Excerpt to read:
Clear Sky Science · en
Vision transformers- Kolmogorov–Arnold networks-based consumer driven surface cracks classification model
Why Cracks in Everyday Structures Matter
Cracks in roads, bridges, and building walls may start as hairline fractures, but they can grow into serious safety hazards and expensive repairs. Today, most crack checks still rely on people walking around with clipboards or cameras, which is slow, costly, and easy to get wrong—especially for tiny or hidden flaws. This paper introduces a new computer-based method that spots and classifies surface cracks in concrete and asphalt with very high accuracy, while being efficient enough to run on phones, drones, or other small devices. That opens the door to routine, low-cost monitoring of the structures we use every day.
From Manual Checks to Smart Cameras
Inspecting surfaces by eye has clear drawbacks: it is subjective, time-consuming, and sometimes dangerous for inspectors working on busy roads or high bridges. Earlier computer programs tried to find cracks in photos using simple tricks such as edge detection and thresholding, but they struggled with shadows, changing light, or rough textures that can look like cracks. More recent systems use machine learning, where algorithms learn patterns from many images. Convolutional neural networks and newer vision transformers have already pushed accuracy much higher, yet most still have trouble handling fine, irregular cracks under real-world conditions and rarely explain how they reach their decisions.

A Hybrid AI Model That Sees More Clearly
The authors designed a hybrid deep learning model that combines several strengths into one pipeline. First, a compact network called MobileNet V3 looks at the image and pulls out local details such as edges, micro-cracks, and texture. Next, a transformer model called LeViT analyzes how different parts of the image relate to each other, capturing long-range patterns—like how a thin crack snakes across a slab. A third component, an improved Linformer transformer, focuses on efficiently modeling these long-range relationships even in high-resolution images, but with reduced computation, so it is practical for small devices.

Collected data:
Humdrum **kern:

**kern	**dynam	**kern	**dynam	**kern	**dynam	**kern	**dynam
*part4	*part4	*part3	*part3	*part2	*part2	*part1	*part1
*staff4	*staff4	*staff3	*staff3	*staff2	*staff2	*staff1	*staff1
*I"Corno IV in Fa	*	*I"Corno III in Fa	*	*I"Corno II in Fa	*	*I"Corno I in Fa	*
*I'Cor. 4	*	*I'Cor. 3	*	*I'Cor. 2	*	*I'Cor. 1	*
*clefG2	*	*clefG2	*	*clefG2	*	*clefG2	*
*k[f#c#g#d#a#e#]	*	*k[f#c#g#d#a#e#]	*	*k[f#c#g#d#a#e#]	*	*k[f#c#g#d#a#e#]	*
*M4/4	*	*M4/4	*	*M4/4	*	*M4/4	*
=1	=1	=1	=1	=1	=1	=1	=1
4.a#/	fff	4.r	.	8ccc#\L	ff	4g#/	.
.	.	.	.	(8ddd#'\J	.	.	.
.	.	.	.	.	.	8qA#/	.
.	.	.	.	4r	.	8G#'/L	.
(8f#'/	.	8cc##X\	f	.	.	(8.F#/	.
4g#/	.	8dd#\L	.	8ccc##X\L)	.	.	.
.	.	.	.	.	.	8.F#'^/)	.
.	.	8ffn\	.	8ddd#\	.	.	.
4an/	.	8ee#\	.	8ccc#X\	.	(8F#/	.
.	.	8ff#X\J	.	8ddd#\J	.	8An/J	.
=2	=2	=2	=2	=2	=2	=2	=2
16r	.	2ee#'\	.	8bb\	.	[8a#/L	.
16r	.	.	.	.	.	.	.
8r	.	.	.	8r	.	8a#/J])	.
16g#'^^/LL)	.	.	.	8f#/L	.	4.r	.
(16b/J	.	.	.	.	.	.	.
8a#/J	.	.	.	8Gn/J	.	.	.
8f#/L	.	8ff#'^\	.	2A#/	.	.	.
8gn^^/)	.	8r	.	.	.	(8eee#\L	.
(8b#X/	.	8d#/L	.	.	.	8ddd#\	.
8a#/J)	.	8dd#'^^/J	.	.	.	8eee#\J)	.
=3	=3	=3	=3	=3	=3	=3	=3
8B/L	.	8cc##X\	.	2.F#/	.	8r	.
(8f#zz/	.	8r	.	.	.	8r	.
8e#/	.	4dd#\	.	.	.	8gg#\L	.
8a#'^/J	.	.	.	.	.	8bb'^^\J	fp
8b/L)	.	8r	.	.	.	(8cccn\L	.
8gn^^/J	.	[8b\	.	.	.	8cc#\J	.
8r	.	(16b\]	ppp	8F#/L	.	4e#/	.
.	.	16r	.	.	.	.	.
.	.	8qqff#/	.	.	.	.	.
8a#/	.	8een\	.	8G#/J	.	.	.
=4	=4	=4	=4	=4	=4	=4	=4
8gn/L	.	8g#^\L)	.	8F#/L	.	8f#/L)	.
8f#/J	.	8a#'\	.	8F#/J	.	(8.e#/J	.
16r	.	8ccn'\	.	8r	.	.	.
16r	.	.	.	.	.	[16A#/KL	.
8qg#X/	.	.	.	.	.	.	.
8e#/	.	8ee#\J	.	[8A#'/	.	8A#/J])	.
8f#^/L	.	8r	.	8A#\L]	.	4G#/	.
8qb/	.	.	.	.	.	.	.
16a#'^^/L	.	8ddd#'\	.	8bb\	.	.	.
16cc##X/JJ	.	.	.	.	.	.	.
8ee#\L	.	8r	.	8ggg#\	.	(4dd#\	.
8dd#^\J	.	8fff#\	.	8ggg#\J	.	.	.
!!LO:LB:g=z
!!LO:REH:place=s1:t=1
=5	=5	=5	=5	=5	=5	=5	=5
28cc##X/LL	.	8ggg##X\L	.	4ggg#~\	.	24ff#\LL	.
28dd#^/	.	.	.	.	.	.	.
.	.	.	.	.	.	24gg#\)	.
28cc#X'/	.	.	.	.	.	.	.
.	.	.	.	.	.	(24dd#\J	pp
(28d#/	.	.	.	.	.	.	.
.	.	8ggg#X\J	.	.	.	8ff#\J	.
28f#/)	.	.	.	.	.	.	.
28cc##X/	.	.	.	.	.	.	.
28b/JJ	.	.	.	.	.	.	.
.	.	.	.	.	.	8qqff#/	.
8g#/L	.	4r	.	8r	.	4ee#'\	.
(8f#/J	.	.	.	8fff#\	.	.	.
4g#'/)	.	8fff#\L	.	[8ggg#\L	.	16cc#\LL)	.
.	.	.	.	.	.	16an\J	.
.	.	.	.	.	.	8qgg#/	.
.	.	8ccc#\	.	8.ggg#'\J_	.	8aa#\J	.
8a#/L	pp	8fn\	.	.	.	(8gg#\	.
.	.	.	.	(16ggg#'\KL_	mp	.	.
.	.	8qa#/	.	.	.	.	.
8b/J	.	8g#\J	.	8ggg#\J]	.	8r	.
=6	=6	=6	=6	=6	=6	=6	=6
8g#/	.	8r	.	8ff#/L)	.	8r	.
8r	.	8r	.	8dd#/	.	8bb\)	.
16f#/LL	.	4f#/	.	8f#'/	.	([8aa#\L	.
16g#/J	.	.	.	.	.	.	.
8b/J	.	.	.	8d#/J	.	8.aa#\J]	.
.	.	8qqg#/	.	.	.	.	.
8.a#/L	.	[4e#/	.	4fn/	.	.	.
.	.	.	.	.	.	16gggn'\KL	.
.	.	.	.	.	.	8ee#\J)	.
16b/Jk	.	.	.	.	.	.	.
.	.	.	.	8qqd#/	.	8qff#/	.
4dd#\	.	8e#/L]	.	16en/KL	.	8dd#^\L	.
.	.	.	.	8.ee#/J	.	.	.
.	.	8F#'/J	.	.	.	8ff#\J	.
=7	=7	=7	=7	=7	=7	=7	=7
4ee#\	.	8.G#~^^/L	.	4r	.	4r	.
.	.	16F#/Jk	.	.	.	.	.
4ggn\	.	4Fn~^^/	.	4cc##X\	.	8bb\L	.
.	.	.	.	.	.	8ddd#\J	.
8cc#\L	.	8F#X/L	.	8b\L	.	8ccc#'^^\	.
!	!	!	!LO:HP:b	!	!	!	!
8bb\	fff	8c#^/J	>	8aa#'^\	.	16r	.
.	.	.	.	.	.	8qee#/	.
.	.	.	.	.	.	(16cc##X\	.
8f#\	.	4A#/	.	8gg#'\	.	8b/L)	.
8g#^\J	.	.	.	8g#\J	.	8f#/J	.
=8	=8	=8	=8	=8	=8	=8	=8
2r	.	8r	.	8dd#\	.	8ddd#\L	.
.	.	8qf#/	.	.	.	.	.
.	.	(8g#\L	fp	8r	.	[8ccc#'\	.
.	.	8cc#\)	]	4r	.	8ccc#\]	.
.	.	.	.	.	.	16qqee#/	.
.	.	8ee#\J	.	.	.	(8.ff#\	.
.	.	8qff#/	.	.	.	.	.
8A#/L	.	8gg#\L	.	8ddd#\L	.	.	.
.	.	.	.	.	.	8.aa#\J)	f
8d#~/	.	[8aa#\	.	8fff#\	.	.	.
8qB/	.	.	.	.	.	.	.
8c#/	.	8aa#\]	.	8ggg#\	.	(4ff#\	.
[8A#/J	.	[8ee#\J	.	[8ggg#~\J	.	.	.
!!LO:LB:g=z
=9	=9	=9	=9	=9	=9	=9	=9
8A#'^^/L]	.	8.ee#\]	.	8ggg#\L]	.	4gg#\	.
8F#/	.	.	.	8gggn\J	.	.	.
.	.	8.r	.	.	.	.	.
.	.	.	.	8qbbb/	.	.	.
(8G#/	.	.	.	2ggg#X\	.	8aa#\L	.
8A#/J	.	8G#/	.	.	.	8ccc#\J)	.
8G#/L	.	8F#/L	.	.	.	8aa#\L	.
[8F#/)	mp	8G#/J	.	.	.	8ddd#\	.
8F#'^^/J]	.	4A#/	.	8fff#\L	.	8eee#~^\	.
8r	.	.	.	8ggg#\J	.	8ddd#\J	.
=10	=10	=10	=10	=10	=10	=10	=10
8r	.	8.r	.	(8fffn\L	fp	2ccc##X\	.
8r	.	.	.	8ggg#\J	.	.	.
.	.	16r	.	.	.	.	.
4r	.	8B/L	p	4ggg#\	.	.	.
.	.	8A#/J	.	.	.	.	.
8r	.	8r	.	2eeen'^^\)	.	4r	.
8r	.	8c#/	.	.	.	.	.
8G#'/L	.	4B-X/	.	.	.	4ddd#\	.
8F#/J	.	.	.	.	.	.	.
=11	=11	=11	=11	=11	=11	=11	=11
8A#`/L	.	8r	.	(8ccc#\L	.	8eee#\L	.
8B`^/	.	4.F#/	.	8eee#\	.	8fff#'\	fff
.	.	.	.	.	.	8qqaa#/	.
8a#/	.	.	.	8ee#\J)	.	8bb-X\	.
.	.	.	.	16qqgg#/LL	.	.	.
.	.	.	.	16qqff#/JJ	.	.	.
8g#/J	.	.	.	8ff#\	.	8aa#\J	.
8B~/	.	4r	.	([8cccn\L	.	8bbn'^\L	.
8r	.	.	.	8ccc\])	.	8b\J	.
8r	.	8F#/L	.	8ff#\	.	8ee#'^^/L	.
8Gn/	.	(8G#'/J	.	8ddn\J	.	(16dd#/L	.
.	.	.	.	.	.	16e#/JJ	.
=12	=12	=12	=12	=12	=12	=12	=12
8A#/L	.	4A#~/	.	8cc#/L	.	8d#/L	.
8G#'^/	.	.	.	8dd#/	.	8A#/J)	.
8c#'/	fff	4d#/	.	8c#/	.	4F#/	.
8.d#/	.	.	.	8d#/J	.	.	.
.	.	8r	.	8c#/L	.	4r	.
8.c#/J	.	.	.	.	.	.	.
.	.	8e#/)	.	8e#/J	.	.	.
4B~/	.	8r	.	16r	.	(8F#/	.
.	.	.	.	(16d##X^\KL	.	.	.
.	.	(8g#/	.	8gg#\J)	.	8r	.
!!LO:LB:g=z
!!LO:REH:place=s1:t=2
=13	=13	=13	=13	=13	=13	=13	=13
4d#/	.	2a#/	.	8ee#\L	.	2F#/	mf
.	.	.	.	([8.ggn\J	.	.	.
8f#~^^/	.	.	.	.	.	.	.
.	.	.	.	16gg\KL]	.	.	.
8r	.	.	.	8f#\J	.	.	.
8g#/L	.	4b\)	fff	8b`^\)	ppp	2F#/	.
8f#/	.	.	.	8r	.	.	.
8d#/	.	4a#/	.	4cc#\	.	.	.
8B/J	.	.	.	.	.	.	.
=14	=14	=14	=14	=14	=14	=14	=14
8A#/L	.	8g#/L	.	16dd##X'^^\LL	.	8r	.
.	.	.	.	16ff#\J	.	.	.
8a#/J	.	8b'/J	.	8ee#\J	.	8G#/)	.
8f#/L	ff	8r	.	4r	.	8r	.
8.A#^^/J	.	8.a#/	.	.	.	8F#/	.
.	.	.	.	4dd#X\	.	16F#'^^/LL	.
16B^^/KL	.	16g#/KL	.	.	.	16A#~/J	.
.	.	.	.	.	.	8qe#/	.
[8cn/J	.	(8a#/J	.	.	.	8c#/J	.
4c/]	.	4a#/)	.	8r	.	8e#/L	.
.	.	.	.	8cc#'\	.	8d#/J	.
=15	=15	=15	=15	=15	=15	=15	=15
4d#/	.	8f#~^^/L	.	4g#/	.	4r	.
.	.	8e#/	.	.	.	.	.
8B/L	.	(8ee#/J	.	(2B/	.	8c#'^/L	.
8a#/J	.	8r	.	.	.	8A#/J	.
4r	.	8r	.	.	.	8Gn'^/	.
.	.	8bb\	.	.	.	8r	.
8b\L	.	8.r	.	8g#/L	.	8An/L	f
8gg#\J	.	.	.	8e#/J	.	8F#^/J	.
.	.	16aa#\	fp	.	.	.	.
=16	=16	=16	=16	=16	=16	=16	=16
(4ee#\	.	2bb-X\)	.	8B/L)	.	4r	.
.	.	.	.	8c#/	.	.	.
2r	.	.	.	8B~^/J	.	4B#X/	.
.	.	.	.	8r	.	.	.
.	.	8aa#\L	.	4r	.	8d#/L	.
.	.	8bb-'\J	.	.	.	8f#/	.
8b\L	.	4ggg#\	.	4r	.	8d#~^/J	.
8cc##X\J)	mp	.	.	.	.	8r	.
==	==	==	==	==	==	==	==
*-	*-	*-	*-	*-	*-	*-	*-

Goal A:
Answer these from the surface-crack article:
(i) What compact network pulls out local details such as edges, micro-cracks, and texture?
(ii) Which simple tricks did earlier computer programs use to find cracks in photos?
(iii) In which two materials does the new method spot and classify surface cracks?
Goal B: Repeat word for word the stretch of the surface-crack article from "A Hybrid AI" through "for small devices.".
Goal C: Name every component of the authors' hybrid model that the surface-crack article identifies by name.
Rely only on the surface-crack article for your answers.

Task output A:
(i) MobileNet V3
(ii) Edge detection and thresholding
(iii) Concrete and asphalt

Task output B:
A Hybrid AI Model That Sees More Clearly
The authors designed a hybrid deep learning model that combines several strengths into one pipeline. First, a compact network called MobileNet V3 looks at the image and pulls out local details such as edges, micro-cracks, and texture. Next, a transformer model called LeViT analyzes how different parts of the image relate to each other, capturing long-range patterns—like how a thin crack snakes across a slab. A third component, an improved Linformer transformer, focuses on efficiently modeling these long-range relationships even in high-resolution images, but with reduced computation, so it is practical for small devices.

Task output C:
- MobileNet V3
- LeViT
- An improved Linformer transformer